O bêbado legalizado

Aguinaldo Rodrigues

Publicado em: 15/06/2010 às 00:00 | Atualizado em: 15/06/2010 às 00:00

*Neuton Corrêa

O 651 ainda estava travado no engarrafamento de todos os dias, na avenida André Araújo, porém, mesmo assim, o passageiro equilibrava-se como se o veículo estivesse em solavancos. Ele ia para frente e para trás, de um lado para o outro, e não conseguia levar a mão onde mirava. Ao se apoiar, desequilibrou-se novamente quando o motorista acelerou o ônibus.

A dança do busão fez o passageiro se sentar. Acomodou-se na cadeira e balbuciou algo que eu não consegui entender. Poderia ter feito um esforço para ouvi-lo, mas ele não colaborou. Baixou a cabeça e, com os olhos fechados e o tronco em rotação e translação, começou a falar de si para si. A única coisa que deu para entender foi quando ergueu o pescoço e gritou: “Estou aqui porque estou bêbado”.

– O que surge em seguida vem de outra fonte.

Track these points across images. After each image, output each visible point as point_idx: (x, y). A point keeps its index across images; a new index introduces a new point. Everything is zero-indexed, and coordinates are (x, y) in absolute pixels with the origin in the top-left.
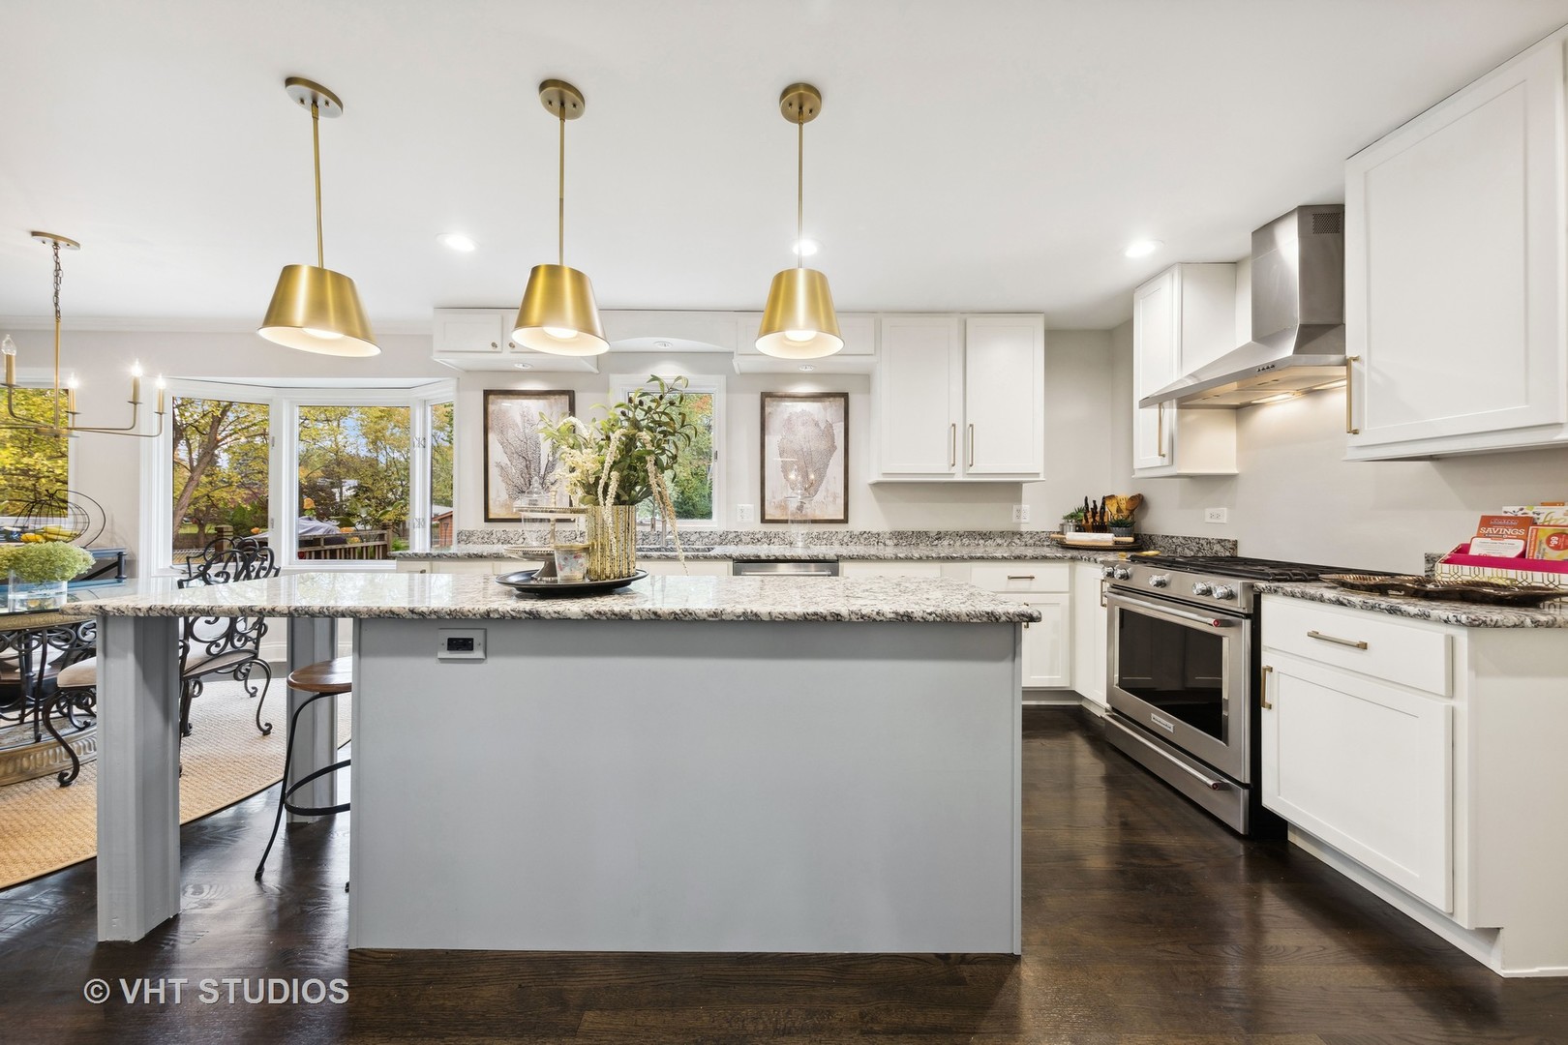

A explicação dada por ele quebrou o silêncio que se fazia na viagem. Ao meu lado, uma pessoa comentou: “Não dá nem para perceber”. Mais atrás, perto da cobradora, uma jovem balançou a cabeça em sinal de reprovação. O motorista olhou pelo retrovisor e eu, que estava pendurado olhando para as janelas do lado direito, posicionei-me em sentido contrário para observá-lo melhor.

Meu esforço, no entanto foi em vão, porque, depois que ele gritou, começou a andar no ônibus. Parecia que iria descer, mas escolheu a porta errada. Ao invés de ir para frente, foi para trás e, ao se deparar com a cobradora, trocou algumas palavras com ela. Talvez estivesse disfarçando o engano, mas logo em seguida algumas pessoas apontaram os dedos para frente e orientaram: “A saída é por ali”.

O bêbado, como todo bom bêbado, não perdeu a pose e voltou. A essa altura, o busão já estava chegando ao ponto onde eu deveria desembarcar, mas, para acompanhar o desembarque do meu companheiro de viagem, resolvi descer no ponto seguinte, bem distante do Tribunal Regional Eleitoral (TRE-AM) para onde eu iria.

Assim, pude vê-lo caindo no colo de um cidadão de cabelos brancos que viaja perto de mim, sentado em uma cadeira reservada a idosos. E ele, outra vez, não perdeu a deixa. Olhou para o cidadão e disse:

– Sabe por que eu estou bebendo?

E o idoso apenas balançou a cabeça negativamente.

– Porque hoje é o aniversário do meu pai. Ele está completando 78 anos. Tá velhinho, mas tá teso assim como o senhor.

Depois disso, ele olhou para mim e perguntou:

– Onde nós estamos?

– Acabamos de passar pela Sefaz, respondi.

Ao ouvir a resposta, ele pediu que o motorista o deixasse na próxima parada. Mas antes de desembarcar importunou o motora:

– Motora, eu sou o único legalizado aqui neste ônibus.

Por quê? Retrucou o motorista.

E o bêbado explicou:

– Eu tenho carro, mas toda vez que eu bebo, eu pego o ônibus.

Nessa hora, olhei para o bolso de sua calça e vi, pendurado, um molho de chaves de carro.

*Filósofo, mestre em Sociedade e Cultura/Ufam.